Children, in the main, are quite willing to work. A two-, three-, four-year-old child is usually found haunting his father or her mother trying to help out either with tools or dust rags; and the kind parent who is really fond of the children responds in the reasonable and long-ago-normal manner of being patient enough to let the child actually assist. A child so permitted then develops the idea that his presence and activity is desired and he quite calmly sets about a career of accomplishment.

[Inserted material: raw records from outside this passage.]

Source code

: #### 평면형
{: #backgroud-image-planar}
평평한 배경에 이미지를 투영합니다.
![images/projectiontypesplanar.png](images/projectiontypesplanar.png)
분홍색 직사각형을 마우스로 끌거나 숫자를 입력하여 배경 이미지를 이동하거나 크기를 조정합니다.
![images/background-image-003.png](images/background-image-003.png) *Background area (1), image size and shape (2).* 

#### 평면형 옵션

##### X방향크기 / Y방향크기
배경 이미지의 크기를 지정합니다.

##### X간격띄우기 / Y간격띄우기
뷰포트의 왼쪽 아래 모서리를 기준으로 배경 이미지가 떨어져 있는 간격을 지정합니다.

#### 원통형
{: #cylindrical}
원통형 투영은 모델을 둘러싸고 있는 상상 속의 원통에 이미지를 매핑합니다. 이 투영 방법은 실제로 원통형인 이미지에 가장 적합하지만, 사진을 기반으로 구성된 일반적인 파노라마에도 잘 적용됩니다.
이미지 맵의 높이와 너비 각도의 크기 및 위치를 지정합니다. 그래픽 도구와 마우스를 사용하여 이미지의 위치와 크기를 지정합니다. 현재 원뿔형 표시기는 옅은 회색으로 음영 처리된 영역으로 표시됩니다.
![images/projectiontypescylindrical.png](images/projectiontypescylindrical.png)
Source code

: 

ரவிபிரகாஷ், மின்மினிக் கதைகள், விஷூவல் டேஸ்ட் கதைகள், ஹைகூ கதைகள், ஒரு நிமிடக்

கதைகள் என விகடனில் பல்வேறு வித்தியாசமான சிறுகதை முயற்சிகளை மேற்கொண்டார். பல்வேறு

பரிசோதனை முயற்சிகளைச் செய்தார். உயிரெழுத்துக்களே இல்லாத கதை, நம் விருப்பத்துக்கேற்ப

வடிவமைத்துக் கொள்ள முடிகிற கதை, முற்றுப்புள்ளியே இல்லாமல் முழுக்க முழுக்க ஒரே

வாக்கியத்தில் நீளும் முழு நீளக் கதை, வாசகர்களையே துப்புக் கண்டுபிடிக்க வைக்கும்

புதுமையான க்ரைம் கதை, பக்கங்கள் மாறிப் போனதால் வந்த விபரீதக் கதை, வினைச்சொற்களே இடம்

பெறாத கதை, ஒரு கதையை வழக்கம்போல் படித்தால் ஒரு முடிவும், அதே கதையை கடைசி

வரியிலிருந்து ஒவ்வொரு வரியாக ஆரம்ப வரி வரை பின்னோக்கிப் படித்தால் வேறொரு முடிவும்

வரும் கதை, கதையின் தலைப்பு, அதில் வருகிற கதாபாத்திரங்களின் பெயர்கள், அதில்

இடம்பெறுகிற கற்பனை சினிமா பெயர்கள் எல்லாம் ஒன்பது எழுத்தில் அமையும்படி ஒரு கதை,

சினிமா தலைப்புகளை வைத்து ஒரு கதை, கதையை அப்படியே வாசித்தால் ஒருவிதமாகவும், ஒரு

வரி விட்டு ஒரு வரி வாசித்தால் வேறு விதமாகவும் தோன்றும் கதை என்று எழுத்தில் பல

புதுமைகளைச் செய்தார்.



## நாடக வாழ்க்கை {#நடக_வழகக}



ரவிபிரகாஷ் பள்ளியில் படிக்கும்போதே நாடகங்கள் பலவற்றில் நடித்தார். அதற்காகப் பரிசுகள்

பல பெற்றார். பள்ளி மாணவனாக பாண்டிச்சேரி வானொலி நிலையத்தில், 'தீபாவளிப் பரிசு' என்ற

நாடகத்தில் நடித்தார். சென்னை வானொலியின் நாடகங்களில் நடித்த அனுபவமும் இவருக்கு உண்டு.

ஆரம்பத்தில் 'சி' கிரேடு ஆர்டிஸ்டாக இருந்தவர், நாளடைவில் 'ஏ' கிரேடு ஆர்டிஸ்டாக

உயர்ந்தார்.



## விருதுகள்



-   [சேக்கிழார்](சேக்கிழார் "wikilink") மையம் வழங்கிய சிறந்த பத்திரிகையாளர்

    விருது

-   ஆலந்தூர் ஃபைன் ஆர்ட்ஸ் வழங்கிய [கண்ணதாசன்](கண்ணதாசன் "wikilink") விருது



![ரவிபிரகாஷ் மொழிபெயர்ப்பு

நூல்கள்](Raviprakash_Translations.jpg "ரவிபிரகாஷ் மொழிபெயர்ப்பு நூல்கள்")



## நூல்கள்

The child who is warped or pressed into some career, but is not permitted to assist in those early years, is convinced that he is not wanted, that the world has no part of him. And later on he will come into very definite difficulties regarding work. However, the child who at three or four wants to work in this modern society is discouraged and is actually prevented from working, and after he is made to be idle until seven, eight or nine, is suddenly saddled with certain chores.
Now, this child is already educated into the fact that he must not work and so the idea of work is a sphere where he “knows he does not belong,” and so he always feels uncomfortable in performing various activities.
Later on in his teens, he is actively prevented from getting the sort of a job which will permit him to buy the clothes and treats for his friends which he feels are demanded of him, and so he begins to feel he is not a part of the society. Not being part of the society, he is then against the society and desires nothing but destructive activities.